28 de octubre de 2022, 4:00 AM
28 de octubre de 2022, 4:00 AM


Cada vez que me siento a escribir esta columna, si ya tengo el tema definido, las investigaciones bibliográficas efectuadas, las entrevistas realizadas y todos los datos que me harán falta, redactarla es un momento placentero porque todo fluye muy rápido y de manera natural. Es como que la información obtenida ha estado suficientemente rumiada en mi cabeza y los párrafos van saliendo en orden y de manera sistemática. Me tomo algún tiempo para elegir el adjetivo más preciso, para evitar caer en lugares comunes, y en lo posible, intento encontrar una apertura atractiva y un cierre contundente. Detalles en los que me entretengo y disfruto.

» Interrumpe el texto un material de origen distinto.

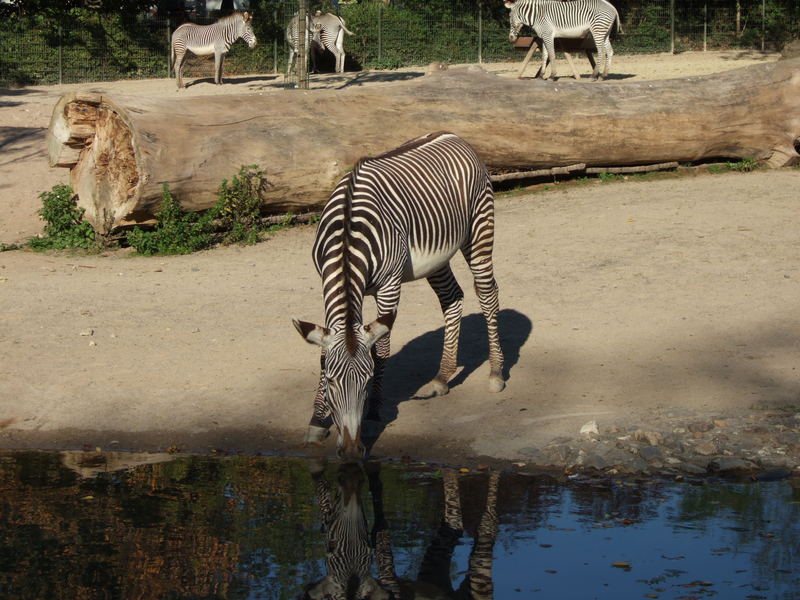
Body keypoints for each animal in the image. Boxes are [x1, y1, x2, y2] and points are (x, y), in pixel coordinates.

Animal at [294, 130, 506, 460]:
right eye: (330, 382)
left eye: (368, 381)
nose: (352, 451)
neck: (347, 238)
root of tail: (453, 135)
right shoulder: (325, 282)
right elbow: (323, 350)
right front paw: (316, 421)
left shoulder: (389, 284)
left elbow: (382, 348)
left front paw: (373, 413)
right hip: (436, 258)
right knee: (452, 298)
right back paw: (441, 377)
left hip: (479, 230)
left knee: (487, 294)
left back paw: (496, 372)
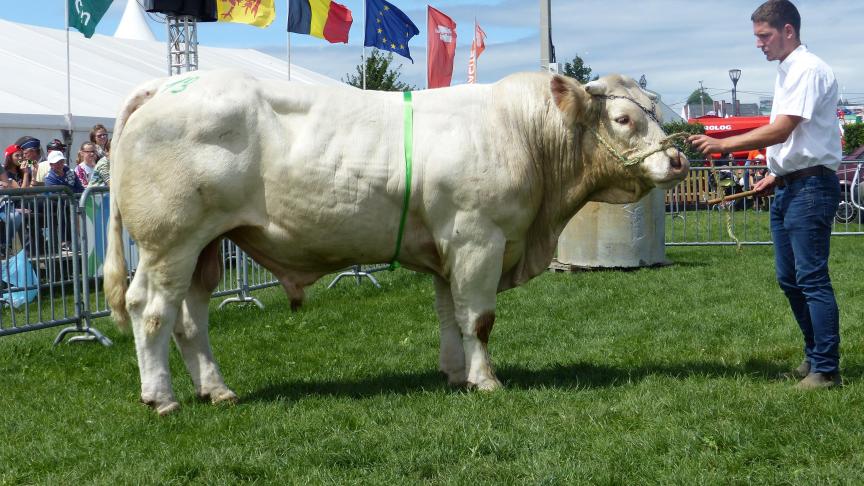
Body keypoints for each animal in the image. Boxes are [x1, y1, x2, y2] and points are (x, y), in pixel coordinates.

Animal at [104, 71, 688, 414]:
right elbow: (479, 318)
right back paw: (161, 398)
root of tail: (168, 84)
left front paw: (455, 374)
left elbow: (450, 315)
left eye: (657, 112)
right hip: (169, 240)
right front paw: (486, 381)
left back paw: (216, 389)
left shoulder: (448, 248)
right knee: (150, 310)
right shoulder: (478, 237)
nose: (679, 160)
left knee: (190, 318)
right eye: (623, 119)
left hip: (208, 245)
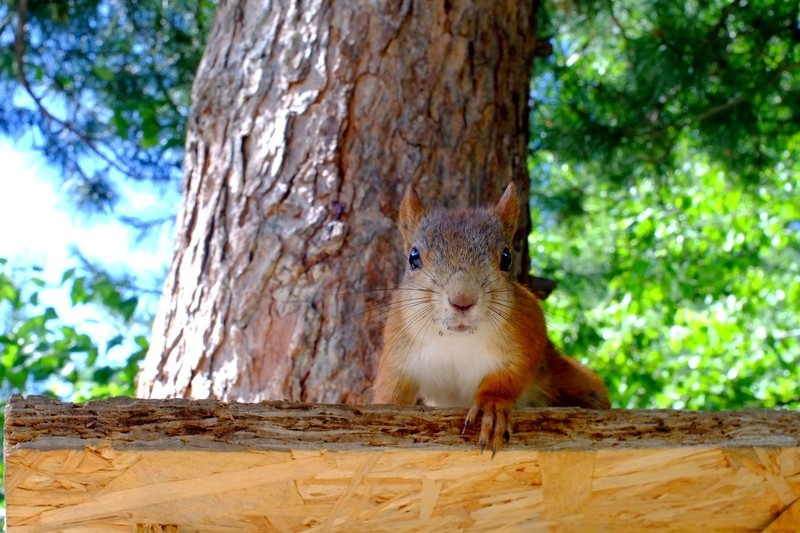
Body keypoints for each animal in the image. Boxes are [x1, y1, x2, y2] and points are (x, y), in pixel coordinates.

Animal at [372, 183, 608, 454]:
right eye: (413, 257)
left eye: (506, 258)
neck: (456, 340)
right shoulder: (397, 347)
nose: (462, 299)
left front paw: (491, 407)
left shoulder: (526, 333)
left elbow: (509, 376)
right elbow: (392, 389)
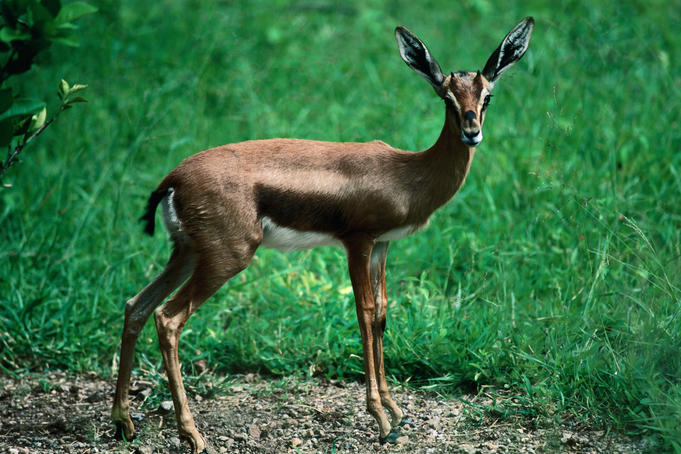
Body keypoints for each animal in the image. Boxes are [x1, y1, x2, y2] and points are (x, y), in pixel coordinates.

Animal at [111, 17, 534, 453]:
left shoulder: (382, 246)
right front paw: (382, 420)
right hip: (225, 258)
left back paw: (124, 422)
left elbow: (382, 314)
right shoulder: (357, 242)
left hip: (187, 253)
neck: (407, 174)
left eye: (487, 96)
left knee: (136, 306)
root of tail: (173, 178)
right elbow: (365, 312)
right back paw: (192, 435)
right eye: (447, 97)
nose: (472, 132)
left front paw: (397, 414)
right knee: (168, 318)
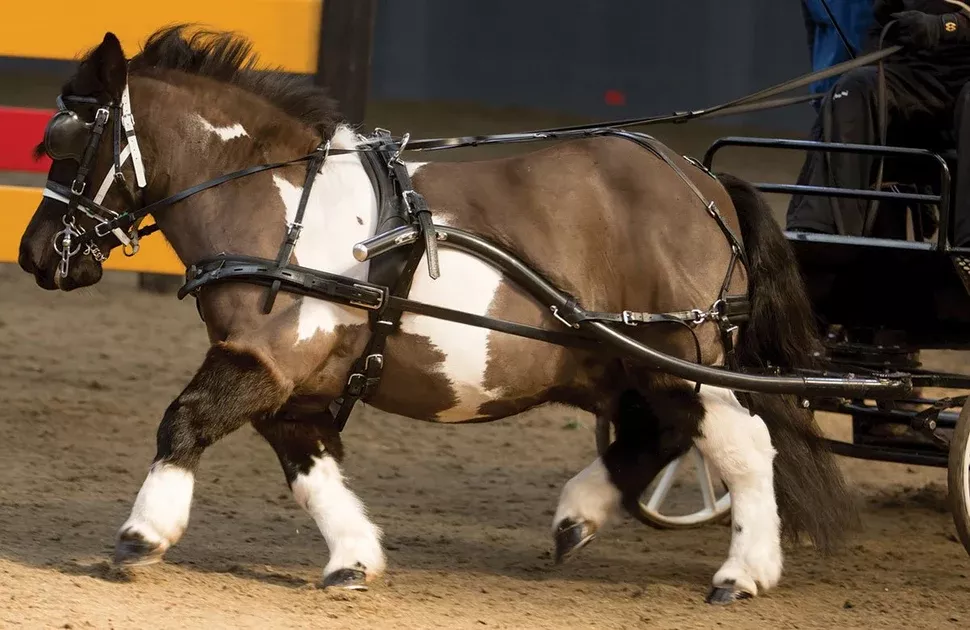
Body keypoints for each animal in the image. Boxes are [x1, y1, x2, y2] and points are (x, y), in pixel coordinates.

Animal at [17, 25, 858, 604]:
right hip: (628, 359)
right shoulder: (292, 384)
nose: (32, 254)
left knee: (742, 446)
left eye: (65, 139)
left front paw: (141, 534)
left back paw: (744, 571)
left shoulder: (262, 361)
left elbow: (183, 421)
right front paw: (354, 556)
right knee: (662, 435)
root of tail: (701, 183)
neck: (275, 204)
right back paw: (578, 516)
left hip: (681, 354)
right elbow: (309, 467)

Sin embargo -como está ocurriendo hoy-, si no tengo un tema claro, y por lo tanto, no he realizado investigaciones bibliográficas, tampoco entrevistas para recabar información y no tengo elementos novedosos que sorprendan o puedan interesar a algún lector, el momento de la redacción no es entretenido ni grato, todo lo contrario, puede ser angustiante y desagradable porque los tiempos de entrega que me he impuesto los cumplo siempre a rajatabla. Esa es una de las desventajas de quienes padecemos de obsesiones y manías.

Además, siento que las circunstancias en las que estamos viviendo: bloqueando calles; sentados en las barricadas; confinados en casa, rememorando o reviviendo la complicada reclusión pandémica; atentos a cualquier información sobre la solución del conflicto; angustiados por la incertidumbre de una medida de plazo indefinido; bombardeados por desinformación, rumores y manipulaciones de noticias con intenciones dudosas; percibiendo una mayor polarización entre regiones; escuchando declaraciones y posiciones radicales, racistas, xenófobas… hacen que no solo no tenga ganas de escribir nada, sino que mis reflexiones se vean ensombrecidas de pesimismo, desánimo y desesperanza.

Hay una frase de Fernando Pessoa (Libro del desasosiego, 1984), que aunque está escrita en otro contexto, resume de manera muy certera mi estado de ánimo en el momento en el que escribo estas líneas: “El corazón, si pudiese pensar, se pararía”.